Material to process: Begin
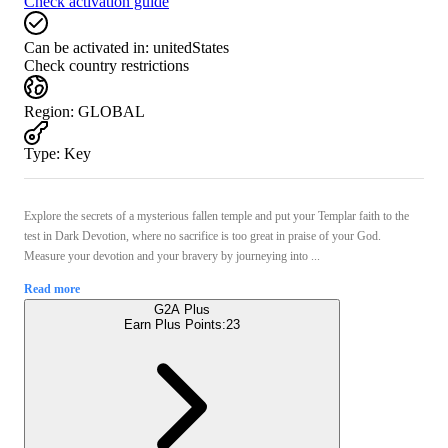
Check activation guide
Can be activated in:
unitedStates
Check country restrictions
Region
:
GLOBAL
Type
:
Key
Explore the secrets of a mysterious fallen temple and put your Templar faith to the
test in Dark Devotion, where no sacrifice is too great in praise of your God.
Measure your devotion and your bravery by journeying into ...
Read more
G2A Plus
Earn Plus Points:
23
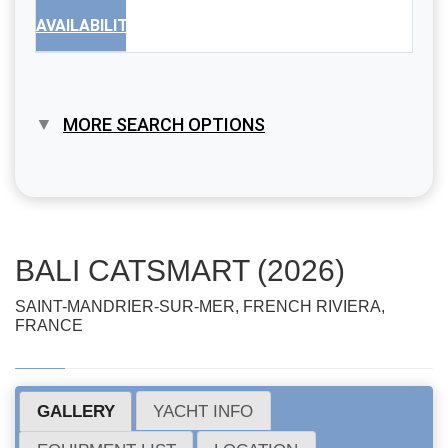
AVAILABILITY
MORE SEARCH OPTIONS
BALI CATSMART (2026)
SAINT-MANDRIER-SUR-MER, FRENCH RIVIERA,
FRANCE
GALLERY
YACHT INFO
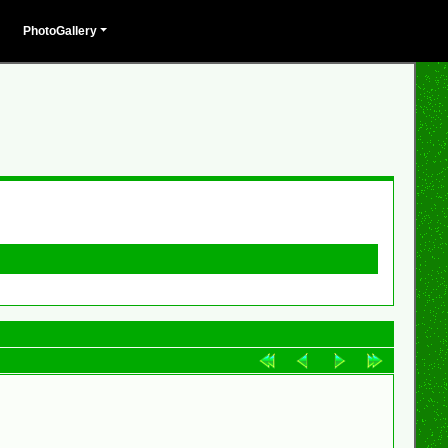
PhotoGallery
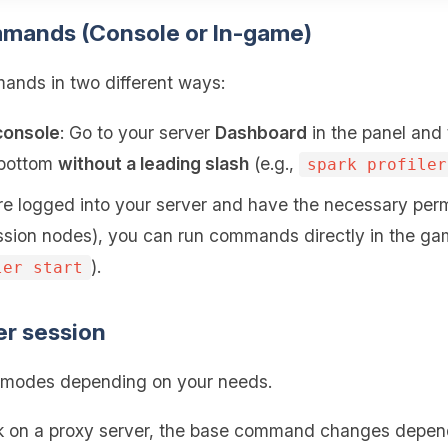
mmands (Console or In-game)
nds in two different ways:
console
: Go to your server
Dashboard
in the panel and
e bottom
without a leading slash
(e.g.,
spark profiler
 are logged into your server and have the necessary perm
sion nodes), you can run commands directly in the ga
).
ler start
ler session
ng modes depending on your needs.
rk on a proxy server, the base command changes depend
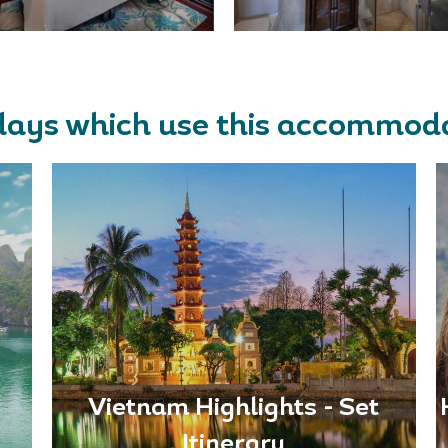
days which use this accommod
Vietnam Highlights - Set
Itinerary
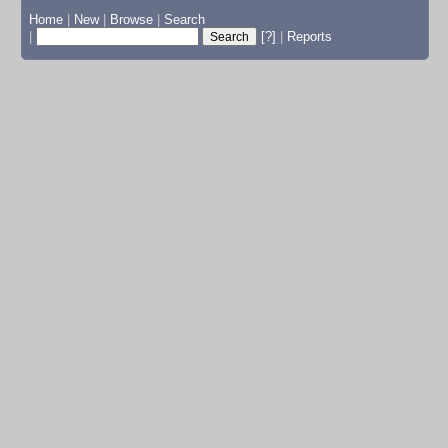
Home
|
New
|
Browse
|
Search
|
[?]
|
Reports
Material to process: End
== What is needed ==
Copy every line of text from all the items above word for word and in the same order, without the pictures.

== Problem solution ==
Check activation guide
Can be activated in:
unitedStates
Check country restrictions
Region
:
GLOBAL
Type
:
Key
Explore the secrets of a mysterious fallen temple and put your Templar faith to the
test in Dark Devotion, where no sacrifice is too great in praise of your God.
Measure your devotion and your bravery by journeying into ...
Read more
G2A Plus
Earn Plus Points:
23
AVAILABILITY
MORE SEARCH OPTIONS
BALI CATSMART (2026)
SAINT-MANDRIER-SUR-MER, FRENCH RIVIERA,
FRANCE
GALLERY
YACHT INFO
PhotoGallery
mmands (Console or In-game)
nds in two different ways:
console
: Go to your server
Dashboard
in the panel and
e bottom
without a leading slash
(e.g.,
spark profiler
 are logged into your server and have the necessary perm
sion nodes), you can run commands directly in the ga
).
ler start
ler session
ng modes depending on your needs.
rk on a proxy server, the base command changes depend
days which use this accommod
Vietnam Highlights - Set
Itinerary
Home
|
New
|
Browse
|
Search
|
[?]
|
Reports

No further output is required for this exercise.